# Sorting
We have already seen an implementation of the _selection sort_ and a demonstration of the _merge sort_. Today we shall look at how to think about the _merge sort_ and consequently how to implement it.

We'll also look at the time complexities of the sorts covered.



In [10]:
%config InteractiveShell.ast_node_interactivity="none"

In [None]:
%run boaz_utils.ipynb

Exception: File `'boaz_utils.ipynb.py'` not found.

## Merge Sort

Recall the procedure that some of you participated in to illustrate how the _merge sort_ works.

- Repeatedly divide the list into 2 halves until each half has only 1 or 2 elements
- If 2 elements out of order, swap them
- Repeatedly merge resulting lists until we have the original list sorted

## The _merge_ process

In [11]:
def rec_merge(lst1, lst2):
    """
    Return a new list containing the elements of both in sorted order
    lst1 and lst2 must already be in sorted order.
    """
    # Let us try a purely recursive approach
    # Base case(s)
    if len(lst1) == 0:
        return lst2
    elif len(lst2) == 0:
        return lst1
    else:
    # Recursive case(s)
        e1 = lst1[0]
        e2 = lst2[0]
        if e1 <= e2:
            return [e1] + rec_merge(lst1[1:], lst2)
        else:
            return [e2] + rec_merge(lst1, lst2[1:])


In [12]:
test_lst1 = [10, 19, 32, 50, 71]
test_lst2 = [8, 12, 15, 21, 33, 80]
print(rec_merge(test_lst1, test_lst2))

[8, 10, 12, 15, 19, 21, 32, 33, 50, 71, 80]


In [13]:
def iter_merge(lst1, lst2):
    """
    Return a new list containing the elements of both in sorted order
    lst1 and lst2 must already be in sorted order.
    """
    # Let us try this using for / while loops
    # What do we need to keep track of? (ie the _state_ of the computation)
    # How does it change throughout the loop?
    # How does it affect the termination of the loop?
    n1 = len(lst1)
    n2 = len(lst2)
    result = []
    i = 0  # index into lst1
    j = 0  # index into lst2
    while i < n1 and j < n2:
        e1 = lst1[i]
        e2 = lst2[j]
        if e1 <= e2:
            pass
        else:
            pass
    if i >= n1:
        pass
    else:
        pass
    return result


In [None]:
print(iter_merge(test_lst1, test_lst2))

Note that our recursive solution depended upon Python list slices. They are convenient to express, but if we care about performance, they might be more expensive than we can afford, because they make a copy of the segment of the list denoted by the slice.

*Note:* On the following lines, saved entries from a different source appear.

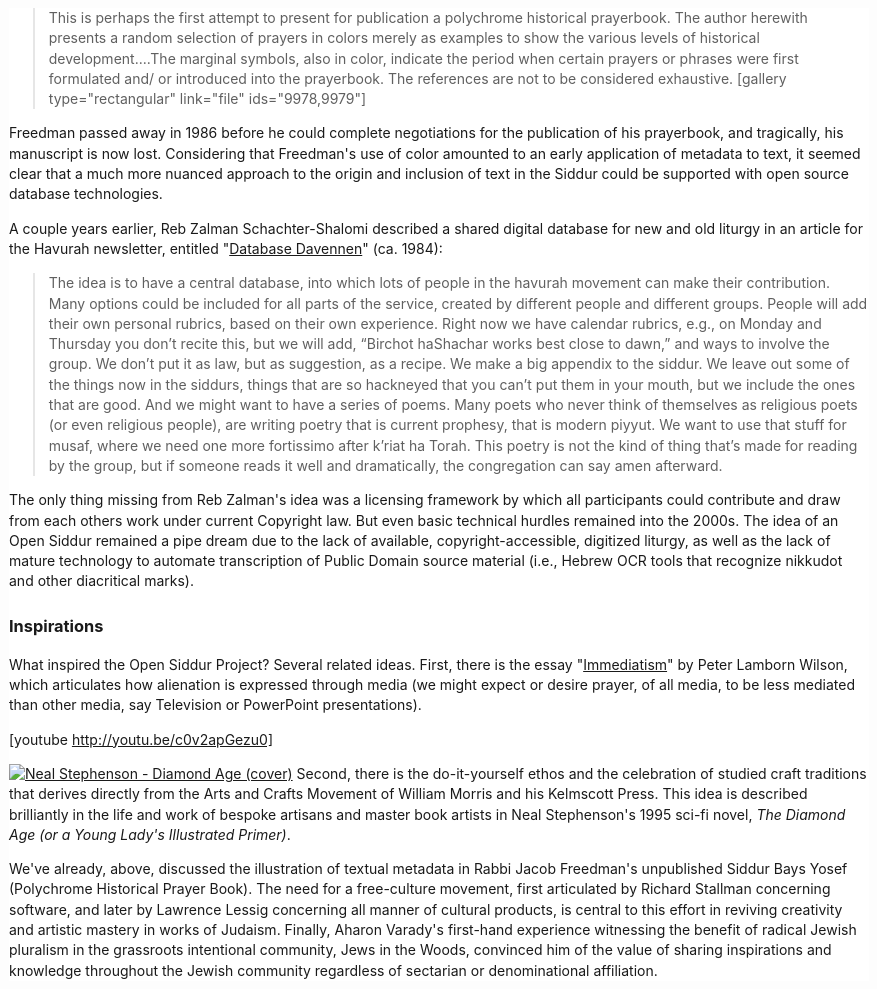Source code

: <blockquote>This is perhaps the first attempt to present for publication a polychrome historical prayerbook. The author herewith presents a random selection of prayers in colors merely as examples to show the various levels of historical development....The marginal symbols, also in color, indicate the period when certain prayers or phrases were first formulated and/ or introduced into the prayerbook. The references are not to be considered exhaustive.
[gallery type="rectangular" link="file" ids="9978,9979"]

</blockquote>

Freedman passed away in 1986 before he could complete negotiations for the publication of his prayerbook, and tragically, his manuscript is now lost. Considering that Freedman's use of color amounted to an early application of metadata to text, it seemed clear that a much more nuanced approach to the origin and inclusion of text in the Siddur could be supported with open source database technologies.

A couple years earlier, Reb Zalman Schachter-Shalomi described a shared digital database for new and old liturgy in an article for the Havurah newsletter, entitled "<a href="http://opensiddur.org/development/press/database-davvenen-by-reb-zalman-schachter-shalomi-havurah/">Database Davennen</a>" (ca. 1984): 

<blockquote>The idea is to have a central database, into which lots of people in the havurah movement can make their contribution. Many options could be included for all parts of the service, created by different people and different groups. People will add their own personal rubrics, based on their own experience. Right now we have calendar rubrics, e.g., on Monday and Thursday you don’t recite this, but we will add, “Birchot haShachar works best close to dawn,” and ways to involve the group. We don’t put it as law, but as suggestion, as a recipe. We make a big appendix to the siddur. We leave out some of the things now in the siddurs, things that are so hackneyed that you can’t put them in your mouth, but we include the ones that are good. And we might want to have a series of poems. Many poets who never think of themselves as religious poets (or even religious people), are writing poetry that is current prophesy, that is modern piyyut. We want to use that stuff for musaf, where we need one more fortissimo after k’riat ha Torah. This poetry is not the kind of thing that’s made for reading by the group, but if someone reads it well and dramatically, the congregation can say amen afterward.</blockquote>

The only thing missing from Reb Zalman's idea was a licensing framework by which all participants could contribute and draw from each others work under current Copyright law. But even basic technical hurdles remained into the 2000s. The idea of an Open Siddur remained a pipe dream due to the lack of available, copyright-accessible, digitized liturgy, as well as the lack of mature technology to automate transcription of Public Domain source material (i.e., Hebrew OCR tools that recognize nikkudot and other diacritical marks).

<h3>Inspirations</h3>

What inspired the Open Siddur Project? Several related ideas. First, there is the essay "<a href=" http://youtu.be/c0v2apGezu0">Immediatism</a>" by Peter Lamborn Wilson, which articulates how alienation is expressed through media (we might expect or desire prayer, of all media, to be less mediated than other media, say Television or PowerPoint presentations). 

[youtube http://youtu.be/c0v2apGezu0]

<a href="http://opensiddur.org/wp-content/uploads/2009/06/Neal-Stephenson-Diamond-Age-cover.jpg"><img src="http://opensiddur.org/wp-content/uploads/2009/06/Neal-Stephenson-Diamond-Age-cover.jpg" alt="Neal Stephenson - Diamond Age (cover)" width="212" height="314" class="alignright size-full wp-image-10557" /></a> Second, there is the do-it-yourself ethos and the celebration of studied craft traditions that derives directly from the Arts and Crafts Movement of William Morris and his Kelmscott Press. This idea is described brilliantly in the life and work of bespoke artisans and master book artists in Neal Stephenson's 1995 sci-fi novel, <em>The Diamond Age (or a Young Lady's Illustrated Primer)</em>. 

We've already, above, discussed the illustration of textual metadata in Rabbi Jacob Freedman's unpublished Siddur Bays Yosef (Polychrome Historical Prayer Book). The need for a free-culture movement, first articulated by Richard Stallman concerning software, and later by Lawrence Lessig concerning all manner of cultural products, is central to this effort in reviving creativity and artistic mastery in works of Judaism. Finally, Aharon Varady's first-hand experience witnessing the benefit of radical Jewish pluralism in the grassroots intentional community, Jews in the Woods, convinced him of the value of sharing inspirations and knowledge throughout the Jewish community regardless of sectarian or denominational affiliation.
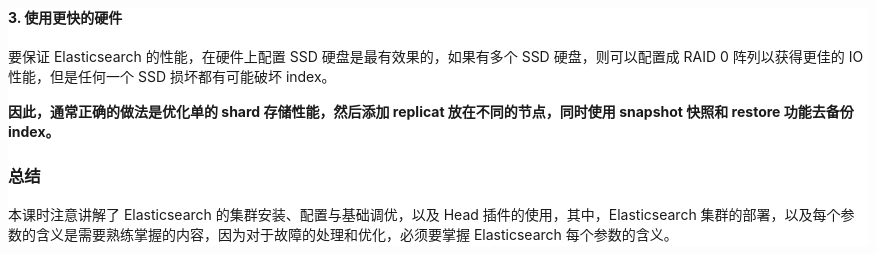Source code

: #### 3. 使用更快的硬件

要保证 Elasticsearch 的性能，在硬件上配置 SSD 硬盘是最有效果的，如果有多个 SSD 硬盘，则可以配置成 RAID 0 阵列以获得更佳的 IO 性能，但是任何一个 SSD 损坏都有可能破坏 index。

**因此，通常正确的做法是优化单的 shard 存储性能，然后添加 replicat 放在不同的节点，同时使用 snapshot 快照和 restore 功能去备份 index。**

### 总结

本课时注意讲解了 Elasticsearch 的集群安装、配置与基础调优，以及 Head 插件的使用，其中，Elasticsearch 集群的部署，以及每个参数的含义是需要熟练掌握的内容，因为对于故障的处理和优化，必须要掌握 Elasticsearch 每个参数的含义。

We can still leverage the power of recursion though, by avoiding the slicing, and thinking in terms of the indices we are working with, in order to design the "wishful thinking" step. Some people refer to such a recursive function as a _helper_ function.  If you look closely enough, you will see similarities with the iterative solution. Here is an example:

In [None]:
def rec2_merge(lst1, lst2):
    """
    Return a new list containing the elements of both in sorted order
    lst1 and lst2 must already be in sorted order.
    """
    # A recursive implementation that does not use slices
    # What are the components of the _state_ of the computation?
    # What can we say is true about the state?
    n1 = len(lst1)
    n2 = len(lst2)
    def helper(i, j, result):
        if i >= n1:
            pass
        elif j >= n2:
            pass
        else:
            e1 = lst1[i]
            e2 = lst2[j]
            pass
    return None # Fix this

In [None]:
print(rec2_merge(test_lst1, test_lst2))

[8, 10, 12, 15, 19, 21, 32, 33, 50, 71, 80]


Let us settle on one of the implementations, and have that be called _merge_

In [None]:
def merge(lst1, lst2):
    return rec_merge(lst1, lst2)

## Returning to _Merge Sort_

Now that we have figured out how to merge two lists, we can return to the overall process of the merge sort to think about how to implement it.

If we try to follow the details, as the computer would do, it looks very complicated.  Questions that naturally arise include:
- How do we write a loop to subdivide the right number of times?
- How are we keeping track of where we are in the process?
- Where are we storing the interim sorted sub-lists?

There is an easier way: think recursively. Use wishful thinking to imagine that the sub-problem has already been solved, and ask ourselves how we would combine the answers if we had them.

In [None]:
def merge_sort(lst):
    """Return a list containing the elements of lst in sorted order"""
    # What are good base cases?
    # What do we do in the general case?
    n = len(lst)
    if n <= 1:
        return lst
    else:
        m = n//2
        left = lst[:m]
        right = lst[m:]
        return merge(merge_sort(left),
                    merge_sort(right))

In [None]:
test_list = [12, 19, 7, 3, 21, 42, 71, 31, 53]
print(merge_sort(test_list))

[3, 7, 12, 19, 21, 31, 42, 53, 71]